TASK INSTRUCTIONS -
Repeat the lines of the entries below, starting at the line that contains "genus: Caulerpa" and ending at the line that contains "collection date as typed: 28 Aug 1884", including both of those lines.

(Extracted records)
☆ ☆ ☆ ☆ ☆ ☆ ☆
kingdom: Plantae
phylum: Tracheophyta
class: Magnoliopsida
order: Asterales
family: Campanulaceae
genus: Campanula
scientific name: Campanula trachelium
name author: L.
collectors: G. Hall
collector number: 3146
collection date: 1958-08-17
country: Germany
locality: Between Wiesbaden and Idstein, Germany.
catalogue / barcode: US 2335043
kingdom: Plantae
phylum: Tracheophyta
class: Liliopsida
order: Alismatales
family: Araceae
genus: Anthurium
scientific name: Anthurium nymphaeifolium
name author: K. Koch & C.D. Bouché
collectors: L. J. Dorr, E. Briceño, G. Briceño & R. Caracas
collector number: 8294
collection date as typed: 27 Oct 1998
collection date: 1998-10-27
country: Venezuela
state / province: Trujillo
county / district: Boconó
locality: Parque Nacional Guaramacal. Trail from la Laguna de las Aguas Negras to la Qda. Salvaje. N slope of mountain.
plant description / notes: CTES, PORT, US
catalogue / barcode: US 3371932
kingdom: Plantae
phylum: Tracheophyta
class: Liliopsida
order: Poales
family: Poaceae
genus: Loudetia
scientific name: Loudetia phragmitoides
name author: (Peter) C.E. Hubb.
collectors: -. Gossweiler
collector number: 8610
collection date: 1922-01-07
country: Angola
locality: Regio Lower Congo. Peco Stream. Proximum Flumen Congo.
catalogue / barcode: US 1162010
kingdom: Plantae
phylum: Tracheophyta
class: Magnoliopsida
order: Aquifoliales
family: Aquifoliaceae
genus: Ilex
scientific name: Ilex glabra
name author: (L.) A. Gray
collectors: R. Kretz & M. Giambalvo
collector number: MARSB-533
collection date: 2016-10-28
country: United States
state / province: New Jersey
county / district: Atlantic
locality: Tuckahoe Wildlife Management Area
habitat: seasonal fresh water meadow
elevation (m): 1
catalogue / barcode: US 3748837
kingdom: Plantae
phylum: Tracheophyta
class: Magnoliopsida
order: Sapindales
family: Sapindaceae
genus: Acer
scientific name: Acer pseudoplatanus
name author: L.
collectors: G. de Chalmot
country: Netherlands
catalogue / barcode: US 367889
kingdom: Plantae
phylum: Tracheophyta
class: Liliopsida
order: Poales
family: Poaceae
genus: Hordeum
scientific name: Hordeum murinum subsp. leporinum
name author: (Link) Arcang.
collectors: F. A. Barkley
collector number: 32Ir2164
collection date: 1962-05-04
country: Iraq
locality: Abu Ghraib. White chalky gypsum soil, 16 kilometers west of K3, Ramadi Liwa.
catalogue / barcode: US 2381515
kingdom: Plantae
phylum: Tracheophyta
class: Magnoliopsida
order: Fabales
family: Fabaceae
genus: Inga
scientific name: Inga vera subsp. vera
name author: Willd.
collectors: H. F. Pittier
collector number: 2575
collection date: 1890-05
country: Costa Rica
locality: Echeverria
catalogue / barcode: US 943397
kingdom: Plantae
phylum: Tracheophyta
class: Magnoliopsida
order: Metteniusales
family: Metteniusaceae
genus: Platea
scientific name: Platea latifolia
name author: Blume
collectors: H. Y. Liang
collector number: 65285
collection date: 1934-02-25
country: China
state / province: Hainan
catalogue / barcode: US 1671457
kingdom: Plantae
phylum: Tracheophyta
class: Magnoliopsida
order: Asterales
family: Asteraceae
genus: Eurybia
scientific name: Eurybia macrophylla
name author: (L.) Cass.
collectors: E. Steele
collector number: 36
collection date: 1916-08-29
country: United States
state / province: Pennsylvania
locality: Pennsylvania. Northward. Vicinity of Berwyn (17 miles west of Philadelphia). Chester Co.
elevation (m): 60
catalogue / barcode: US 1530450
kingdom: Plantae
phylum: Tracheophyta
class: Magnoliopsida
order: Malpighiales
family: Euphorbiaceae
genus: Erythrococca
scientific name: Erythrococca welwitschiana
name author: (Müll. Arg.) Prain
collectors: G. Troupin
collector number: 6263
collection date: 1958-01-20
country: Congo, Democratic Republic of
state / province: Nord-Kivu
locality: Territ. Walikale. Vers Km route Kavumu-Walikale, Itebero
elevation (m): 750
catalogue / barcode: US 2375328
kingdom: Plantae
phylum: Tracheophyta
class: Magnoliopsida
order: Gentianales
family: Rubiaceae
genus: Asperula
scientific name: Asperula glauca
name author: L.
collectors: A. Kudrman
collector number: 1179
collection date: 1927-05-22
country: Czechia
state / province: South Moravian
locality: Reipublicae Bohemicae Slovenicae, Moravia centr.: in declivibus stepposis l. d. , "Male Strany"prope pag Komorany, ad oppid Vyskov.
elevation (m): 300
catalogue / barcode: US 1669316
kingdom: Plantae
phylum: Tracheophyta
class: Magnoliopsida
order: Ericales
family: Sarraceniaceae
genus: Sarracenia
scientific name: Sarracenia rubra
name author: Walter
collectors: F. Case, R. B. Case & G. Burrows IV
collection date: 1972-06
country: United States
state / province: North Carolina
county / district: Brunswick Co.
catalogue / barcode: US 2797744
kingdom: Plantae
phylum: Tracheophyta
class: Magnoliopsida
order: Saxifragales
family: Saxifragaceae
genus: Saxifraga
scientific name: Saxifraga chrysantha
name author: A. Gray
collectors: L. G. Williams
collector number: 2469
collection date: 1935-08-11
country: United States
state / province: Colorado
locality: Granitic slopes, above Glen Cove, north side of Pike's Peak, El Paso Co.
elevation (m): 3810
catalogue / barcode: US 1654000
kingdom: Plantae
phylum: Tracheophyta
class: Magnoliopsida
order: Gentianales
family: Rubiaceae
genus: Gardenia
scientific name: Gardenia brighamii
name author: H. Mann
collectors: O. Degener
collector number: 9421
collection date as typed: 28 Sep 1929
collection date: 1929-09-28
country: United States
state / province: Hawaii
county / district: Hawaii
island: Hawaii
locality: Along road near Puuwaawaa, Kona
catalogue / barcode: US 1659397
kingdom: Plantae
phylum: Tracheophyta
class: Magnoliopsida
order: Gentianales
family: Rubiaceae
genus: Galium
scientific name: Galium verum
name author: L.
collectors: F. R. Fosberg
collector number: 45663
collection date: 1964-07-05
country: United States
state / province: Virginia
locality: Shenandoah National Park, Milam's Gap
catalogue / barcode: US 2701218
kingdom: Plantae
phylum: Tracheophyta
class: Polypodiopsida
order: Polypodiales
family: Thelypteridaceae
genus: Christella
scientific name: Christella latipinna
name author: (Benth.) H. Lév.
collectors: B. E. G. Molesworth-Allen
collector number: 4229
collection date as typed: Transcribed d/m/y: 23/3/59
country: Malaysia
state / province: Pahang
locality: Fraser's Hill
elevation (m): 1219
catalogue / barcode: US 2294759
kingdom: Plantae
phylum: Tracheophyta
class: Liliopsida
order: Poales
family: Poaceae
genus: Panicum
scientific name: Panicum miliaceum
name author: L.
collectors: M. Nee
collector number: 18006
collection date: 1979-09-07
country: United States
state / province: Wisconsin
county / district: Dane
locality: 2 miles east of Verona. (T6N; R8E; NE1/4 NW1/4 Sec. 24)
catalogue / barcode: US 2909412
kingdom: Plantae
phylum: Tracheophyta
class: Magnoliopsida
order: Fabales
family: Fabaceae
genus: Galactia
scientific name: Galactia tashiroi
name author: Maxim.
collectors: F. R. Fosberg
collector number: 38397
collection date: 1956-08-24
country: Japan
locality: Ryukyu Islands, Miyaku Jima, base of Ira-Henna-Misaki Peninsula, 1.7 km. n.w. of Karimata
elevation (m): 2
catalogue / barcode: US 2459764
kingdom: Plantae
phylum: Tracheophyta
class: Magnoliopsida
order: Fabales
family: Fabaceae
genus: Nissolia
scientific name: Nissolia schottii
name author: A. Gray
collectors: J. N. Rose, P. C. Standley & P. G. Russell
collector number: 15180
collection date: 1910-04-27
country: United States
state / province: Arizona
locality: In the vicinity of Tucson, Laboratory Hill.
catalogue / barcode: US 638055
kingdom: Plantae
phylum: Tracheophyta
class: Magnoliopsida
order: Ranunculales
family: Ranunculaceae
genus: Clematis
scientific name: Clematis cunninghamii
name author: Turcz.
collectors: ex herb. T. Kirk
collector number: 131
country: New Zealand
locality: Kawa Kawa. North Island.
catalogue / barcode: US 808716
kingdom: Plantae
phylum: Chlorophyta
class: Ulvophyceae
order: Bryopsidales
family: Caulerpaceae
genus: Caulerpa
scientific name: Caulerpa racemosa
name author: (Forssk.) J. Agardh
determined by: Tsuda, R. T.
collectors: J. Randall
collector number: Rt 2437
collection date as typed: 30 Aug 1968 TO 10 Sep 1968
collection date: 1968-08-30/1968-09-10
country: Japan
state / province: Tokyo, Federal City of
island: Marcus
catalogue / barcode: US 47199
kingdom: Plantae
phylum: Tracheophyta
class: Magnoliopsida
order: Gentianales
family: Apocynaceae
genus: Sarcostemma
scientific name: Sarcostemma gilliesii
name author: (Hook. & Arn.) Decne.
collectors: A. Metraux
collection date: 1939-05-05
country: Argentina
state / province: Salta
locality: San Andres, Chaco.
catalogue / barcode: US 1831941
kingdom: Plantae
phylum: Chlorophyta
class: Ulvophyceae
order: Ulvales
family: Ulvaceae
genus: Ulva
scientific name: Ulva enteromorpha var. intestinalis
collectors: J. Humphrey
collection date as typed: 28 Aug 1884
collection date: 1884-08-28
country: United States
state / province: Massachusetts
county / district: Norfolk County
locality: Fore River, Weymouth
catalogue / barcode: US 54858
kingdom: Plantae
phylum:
☆ ☆ ☆ ☆ ☆ ☆ ☆
ANSWER TO THIS EXERCISE -
genus: Caulerpa
scientific name: Caulerpa racemosa
name author: (Forssk.) J. Agardh
determined by: Tsuda, R. T.
collectors: J. Randall
collector number: Rt 2437
collection date as typed: 30 Aug 1968 TO 10 Sep 1968
collection date: 1968-08-30/1968-09-10
country: Japan
state / province: Tokyo, Federal City of
island: Marcus
catalogue / barcode: US 47199
kingdom: Plantae
phylum: Tracheophyta
class: Magnoliopsida
order: Gentianales
family: Apocynaceae
genus: Sarcostemma
scientific name: Sarcostemma gilliesii
name author: (Hook. & Arn.) Decne.
collectors: A. Metraux
collection date: 1939-05-05
country: Argentina
state / province: Salta
locality: San Andres, Chaco.
catalogue / barcode: US 1831941
kingdom: Plantae
phylum: Chlorophyta
class: Ulvophyceae
order: Ulvales
family: Ulvaceae
genus: Ulva
scientific name: Ulva enteromorpha var. intestinalis
collectors: J. Humphrey
collection date as typed: 28 Aug 1884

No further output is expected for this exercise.